1:30:15 - Notation in Papers
1:32:21 - DDIM paper
1:53:49 - Wrapping up
I’ve created a little script for downloading YouTube audio and creating a whisper transcription in case this is helpful to anyone. (cc @fmussari)
import sys,whisper,yt_dlp as yt
vid = sys.argv[1]
video = f"https://www.youtube.com/watch?v={vid}"
ydl_opts = {
'format': 'bestaudio/best',
'outtmpl': vid+'.%(ext)s',
'postprocessors': [{ 'key': 'FFmpegExtractAudio', 'preferredcodec': 'mp3', 'preferredquality': '192', }],
}
with yt.YoutubeDL(ydl_opts) as ydl: ydl.download([video])
model = whisper.load_model("base")
ip = "This is a discussion of 'fastai', 'fast.ai', 'Tanishq', 'Johno', 'Karras', 'DDIM', 'DDPM', 'Imagenet', 'MNIST', and various other deep learning things. "
text = model.transcribe(vid+".mp3", verbose=False, initial_prompt=ip)
with open(f"{vid}.txt", "w") as f: f.write(text['text'])
(I used an “initial_prompt” to try to get some less common words recognised automatically, but it only helped a little.)
I’ve used this to create a rough transcript for the last 3 videos, since I wanted to be able to create summaries for them, but help cleaning them up would be much appreciated!
I have been using this Colab notebook: Generate .vtt from Youtube.ipynb, but pytube library just broke today when I tried to use it, so I had to do like a patch.

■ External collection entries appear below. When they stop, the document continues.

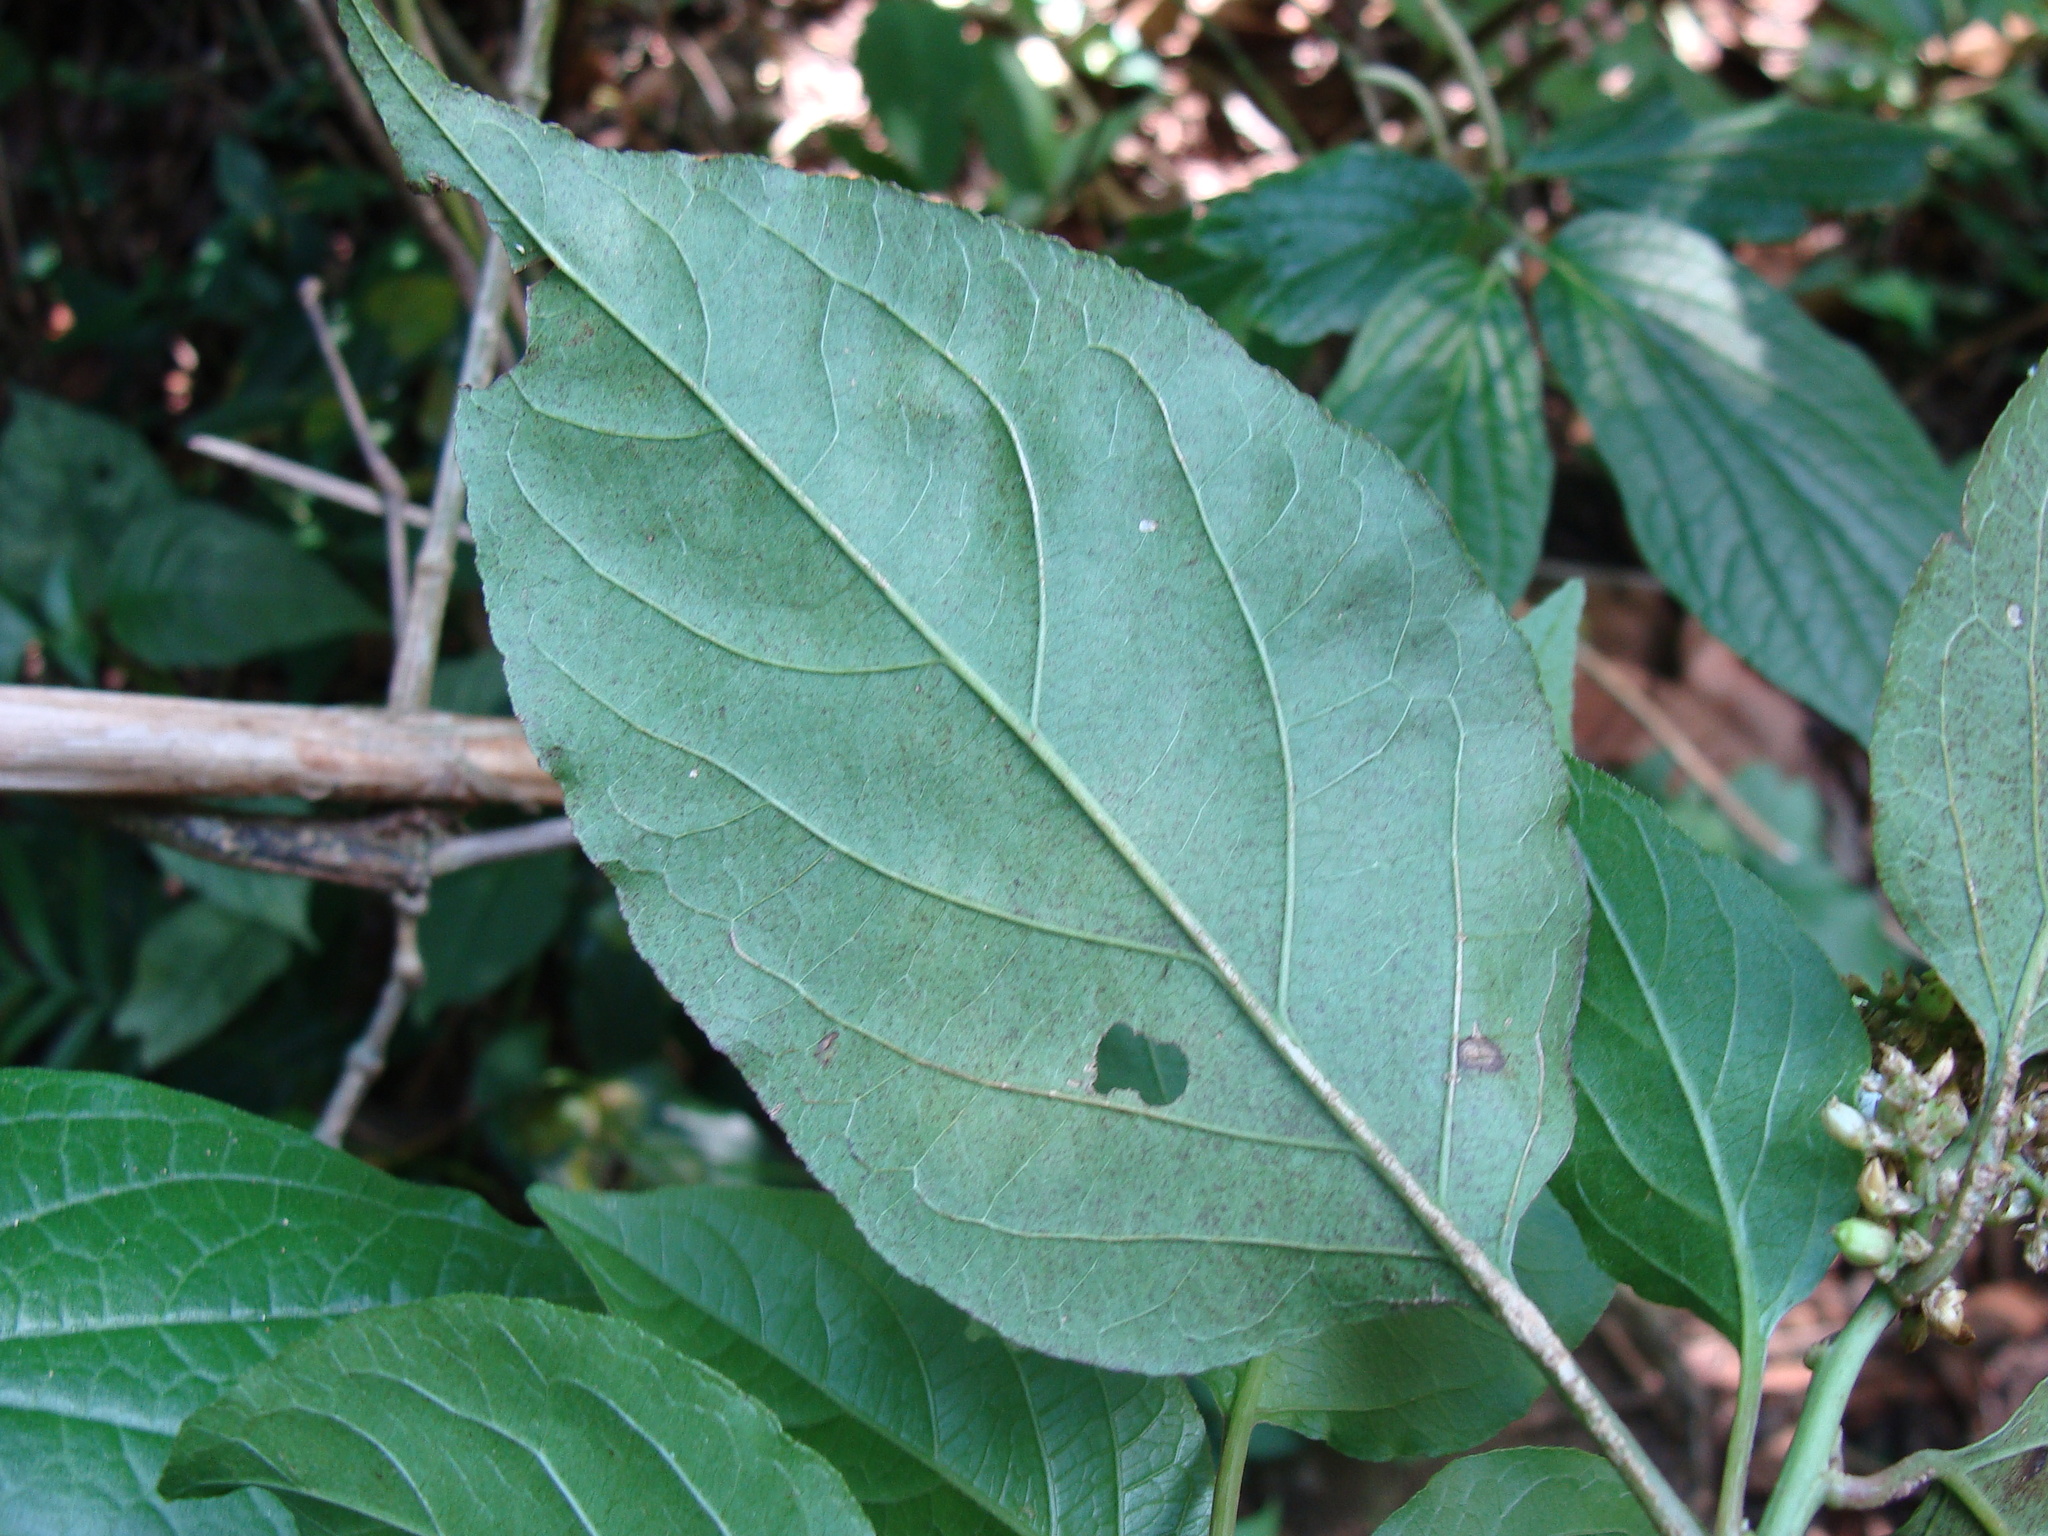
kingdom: Plantae
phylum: Tracheophyta
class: Magnoliopsida
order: Caryophyllales
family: Amaranthaceae
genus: Chamissoa
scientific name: Chamissoa altissima
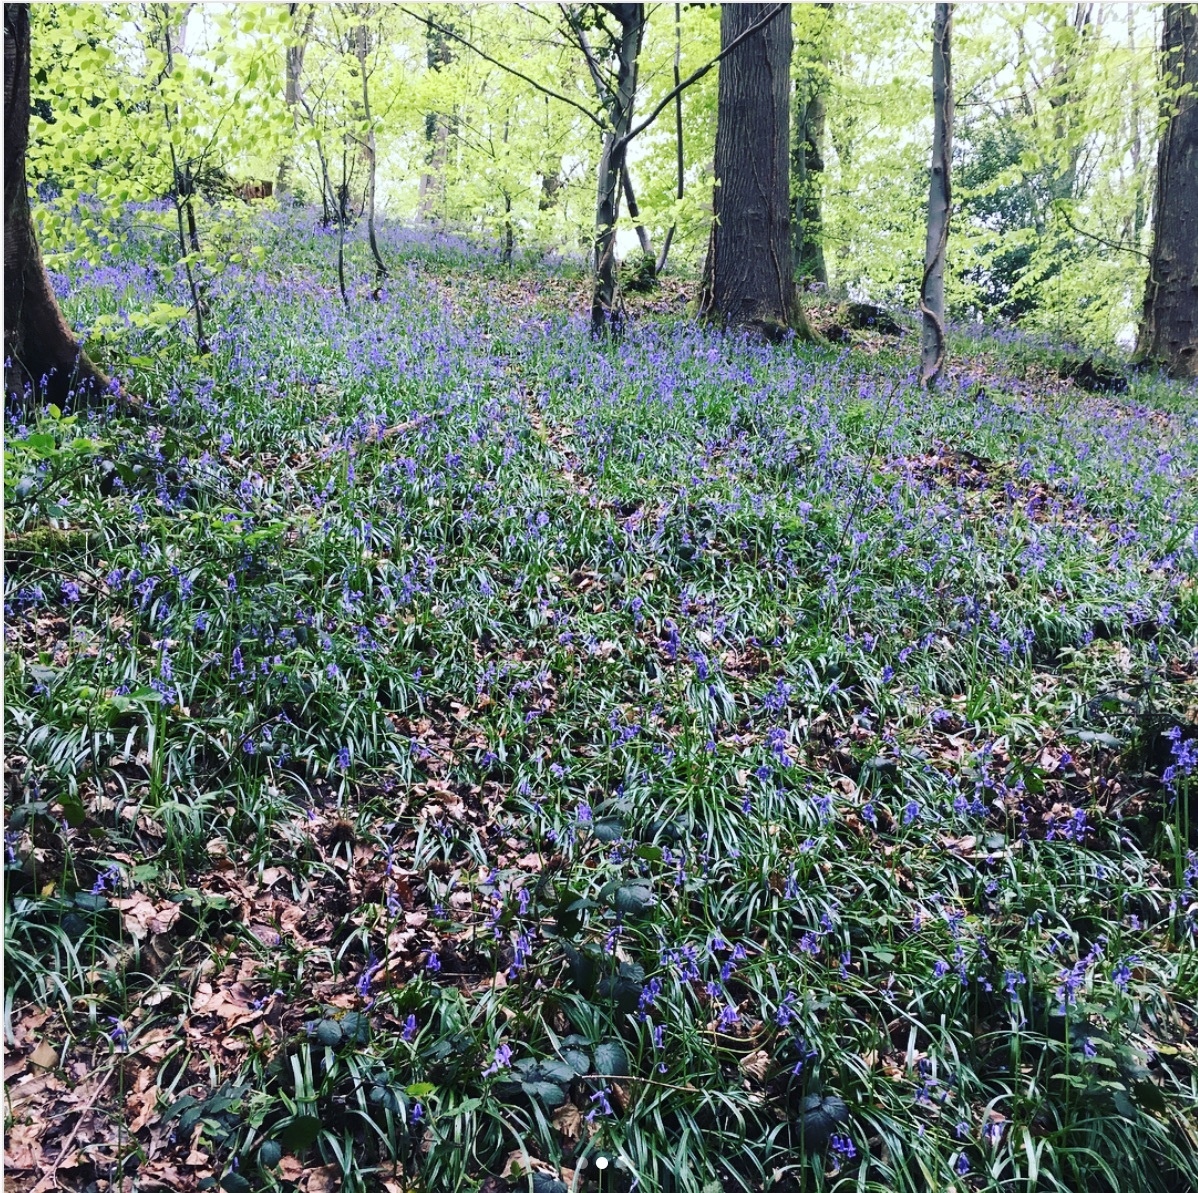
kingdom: Plantae
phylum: Tracheophyta
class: Liliopsida
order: Asparagales
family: Asparagaceae
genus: Hyacinthoides
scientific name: Hyacinthoides non-scripta
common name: Bluebell
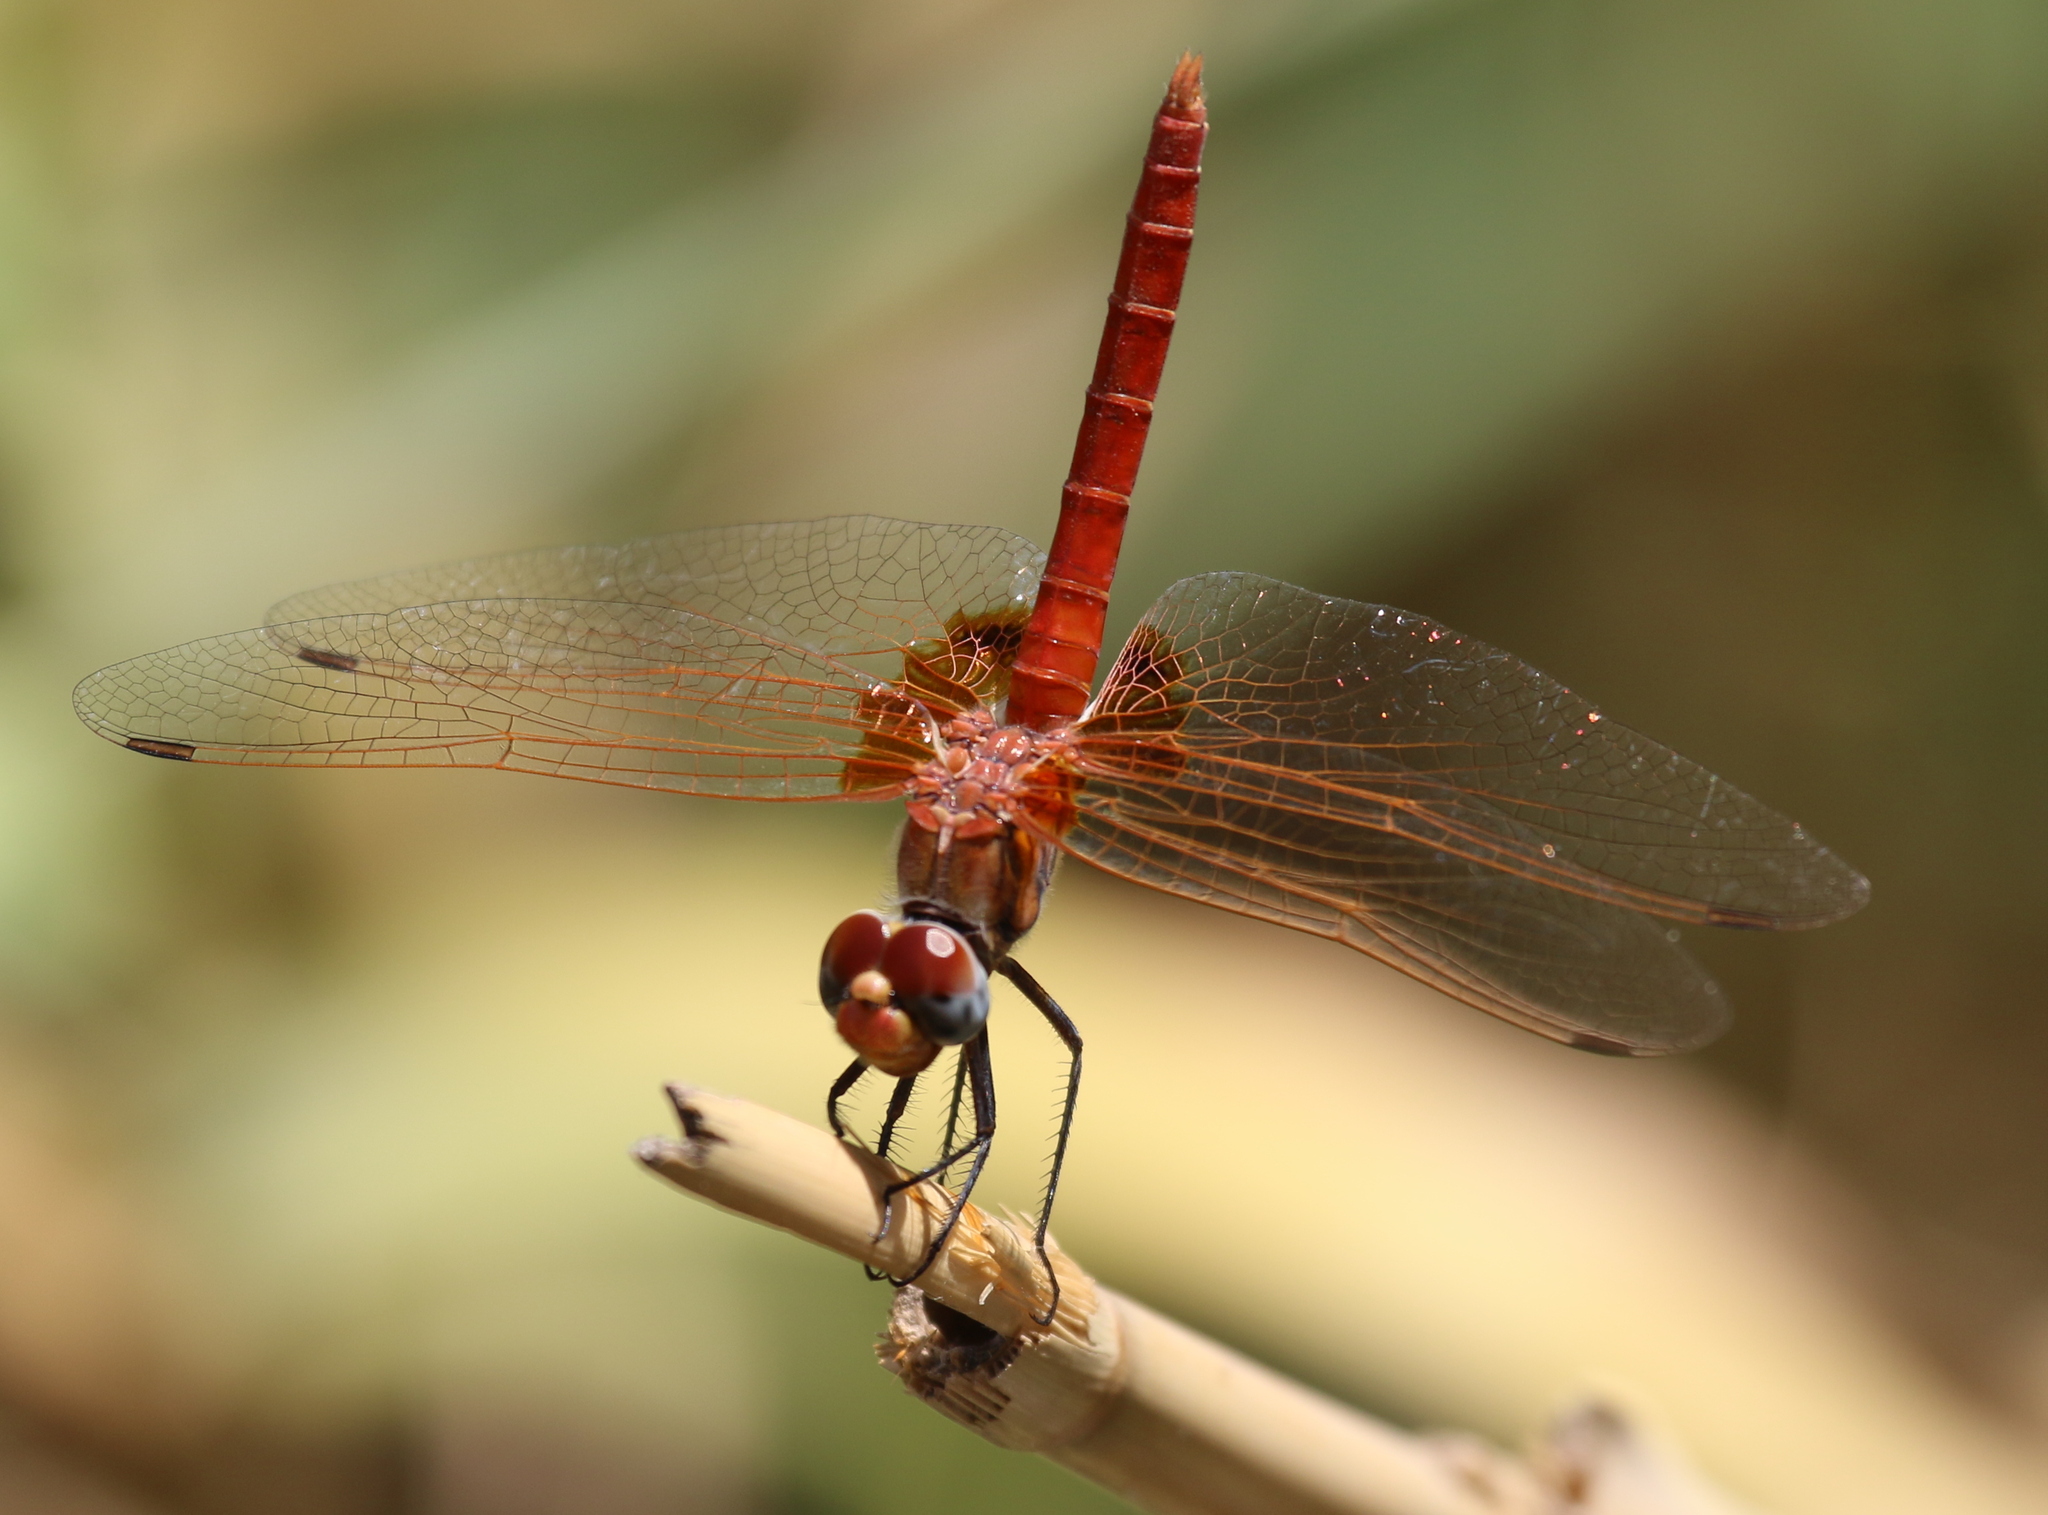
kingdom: Animalia
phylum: Arthropoda
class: Insecta
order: Odonata
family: Libellulidae
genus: Urothemis
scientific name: Urothemis thomasi
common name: Desert basker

For the cleaning I already started with Lesson 22, anyone can contribute to it, or to Lessons 23 or 24:
BTW it’s slightly easier for me if the timestamps aren’t in the file. I have something semi-automated to remove them, so if it’s easier for you to keep them in, that’s fine. But if it’s easier to remove them, then do that.
FYI I replaced lesson 24 with a new video, but it’s only some text that’s been added as an overlay - no change to the audio or timings, so should impact anything.